— BEGIN PAGE TEXT —

Joe Thomas | articles in the "OCaml, SMTP, Debugging" category

Debugging an SMTP Integration in OCaml

For the last few weeks I've been working on a side project to create a small library called tidy_email that makes it easier to send email in OCaml. The repository has some example programs illustrating how to connect to different email services. I wanted to make sure that these programs would fail gracefully if configured with the wrong credentials. But when I ran my example SMTP app with an invalid password, I saw this:

Send failed. Details: Error: Stack overflow

I expected to see some sort of "not authorized" message. Why was this happening? This post summarizes how I debugged this problem.

Context

Among email services (like Mailgun, Sendgrid, and Amazon SES) there are typically two ways for a web application to send email: make a request to a REST API or use SMTP. REST APIs are convenient because they expose more features. In particular, when you provide malformed data, the API can respond with a detailed explanation of what the application did incorrectly. On the other hand, SMTP is advantageous if you already have a mail server, want to integrate with a legacy system, or can't be bothered to write a custom REST API integration.

tidy_email provides a simple wrapper around other libraries that handle HTTP requests and/or SMTP. For SMTP, it uses letters, which in turn depends on a library called colombe. At a high level, what I wanted to understand was why letters was experiencing a stack overflow when provided with bad SMTP credentials.

The specific SMTP server I was testing against was provided by Mailgun. I had previously had some difficulties with this server; these came about because Mailgun's implementation doesn't strictly adhere to the relevant RFCs, and I thought something similar might be occurring here.

Gathering Data

I started by cloning the letters and colombe repositories from github. Fortunately, I already had merlin installed for Emacs. This gave me the ability to jump from a function call in my source code to the function's definition (C-c l). It also allowed me to quickly look up types (C-c t). These hotkeys were invaluable for efficiently working with unfamiliar code.

Before I started digging into the source code, I tried running strace on my test app. This tool produces a log of all system calls made by the app under test. This results in a lot of output; here is an excerpt of what I saw:

read(5, "220 Mailgun Influx ready\r\n", 4096) = 26
read(5, 0x56132a92d460, 4096)           = -1 EAGAIN (Resource temporarily unavailable)

— END PAGE TEXT —

# WORK REQUIRED
Extend the post on debugging an SMTP integration in OCaml, picking up after the strace excerpt where it stops. None of the items that come next are required.

— BEGIN EXTRACTED ENTRIES —

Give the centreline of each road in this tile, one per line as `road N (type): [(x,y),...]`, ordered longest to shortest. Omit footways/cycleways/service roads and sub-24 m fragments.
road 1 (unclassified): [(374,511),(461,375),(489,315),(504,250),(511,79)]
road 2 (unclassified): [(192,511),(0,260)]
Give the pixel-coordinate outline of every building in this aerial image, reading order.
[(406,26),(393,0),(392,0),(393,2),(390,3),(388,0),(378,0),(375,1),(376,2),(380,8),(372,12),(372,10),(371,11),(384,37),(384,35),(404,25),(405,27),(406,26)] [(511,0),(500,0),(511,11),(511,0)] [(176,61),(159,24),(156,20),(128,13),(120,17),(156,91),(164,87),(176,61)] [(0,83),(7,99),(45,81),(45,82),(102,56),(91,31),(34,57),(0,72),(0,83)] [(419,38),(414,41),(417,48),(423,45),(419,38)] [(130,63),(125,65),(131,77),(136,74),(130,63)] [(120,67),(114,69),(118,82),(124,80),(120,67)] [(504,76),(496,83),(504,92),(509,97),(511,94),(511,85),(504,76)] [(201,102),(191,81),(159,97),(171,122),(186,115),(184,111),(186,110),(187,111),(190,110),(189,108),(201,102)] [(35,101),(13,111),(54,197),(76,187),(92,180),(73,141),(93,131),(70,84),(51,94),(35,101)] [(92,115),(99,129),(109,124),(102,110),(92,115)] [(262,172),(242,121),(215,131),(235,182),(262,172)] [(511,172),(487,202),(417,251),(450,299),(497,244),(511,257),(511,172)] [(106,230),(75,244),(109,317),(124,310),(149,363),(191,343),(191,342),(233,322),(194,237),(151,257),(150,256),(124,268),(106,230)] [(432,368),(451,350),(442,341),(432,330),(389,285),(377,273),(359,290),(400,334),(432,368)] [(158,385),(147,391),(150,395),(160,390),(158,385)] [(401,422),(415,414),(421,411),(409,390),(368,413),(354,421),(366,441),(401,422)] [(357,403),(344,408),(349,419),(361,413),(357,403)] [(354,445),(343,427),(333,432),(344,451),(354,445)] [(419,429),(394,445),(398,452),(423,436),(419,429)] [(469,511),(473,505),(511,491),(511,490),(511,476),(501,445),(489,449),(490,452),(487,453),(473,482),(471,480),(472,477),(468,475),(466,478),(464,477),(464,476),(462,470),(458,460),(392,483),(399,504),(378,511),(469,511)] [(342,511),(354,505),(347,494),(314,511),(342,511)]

— END EXTRACTED ENTRIES —

# EXERCISE ANSWER
write(5, "EHLO glenmeretechnologies.com\r\n", 31) = 31
getpid()                                = 15565
epoll_wait(3, [{EPOLLIN, {u32=5, u64=8589934597}}], 64, 9879) = 1
read(5, "250-smtp-out-n02.prod.us-west-2."..., 4096) = 144
read(5, 0x56132a92d460, 4096)           = -1 EAGAIN (Resource temporarily unavailable)
write(5, "STARTTLS\r\n", 10)            = 10
getpid()                                = 15565
epoll_wait(3, [{EPOLLIN, {u32=5, u64=8589934597}}], 64, 9840) = 1
read(5, "220 Go ahead\r\n", 4096)       = 14
brk(0x56132a954000)                     = 0x56132a954000
brk(0x56132a975000)                     = 0x56132a975000
brk(0x56132a996000)                     = 0x56132a996000
read(5, 0x56132a92d460, 4096)           = -1 EAGAIN (Resource temporarily unavailable)
write(5, "\26\3\3\2\0\1\0\1\374\3\0033y\374\354\246\200\2749u\7\375P\226\273\37\342|\257\235\277h"..., 517) = 517
getpid()                                = 15565
epoll_wait(3, [{EPOLLIN, {u32=5, u64=8589934597}}], 64, 9796) = 1
read(5, "\26\3\3\0Z\2\0\0V\3\3\22c1v\234\367\0\322fR\230\264\236;\314\f\23\234$\245\33"..., 4096) = 3389
read(5, 0x56132a92d460, 4096)           = -1 EAGAIN (Resource temporarily unavailable)
...
read(5, "", 4096)                       = 0
(last line repeats hundreds of times)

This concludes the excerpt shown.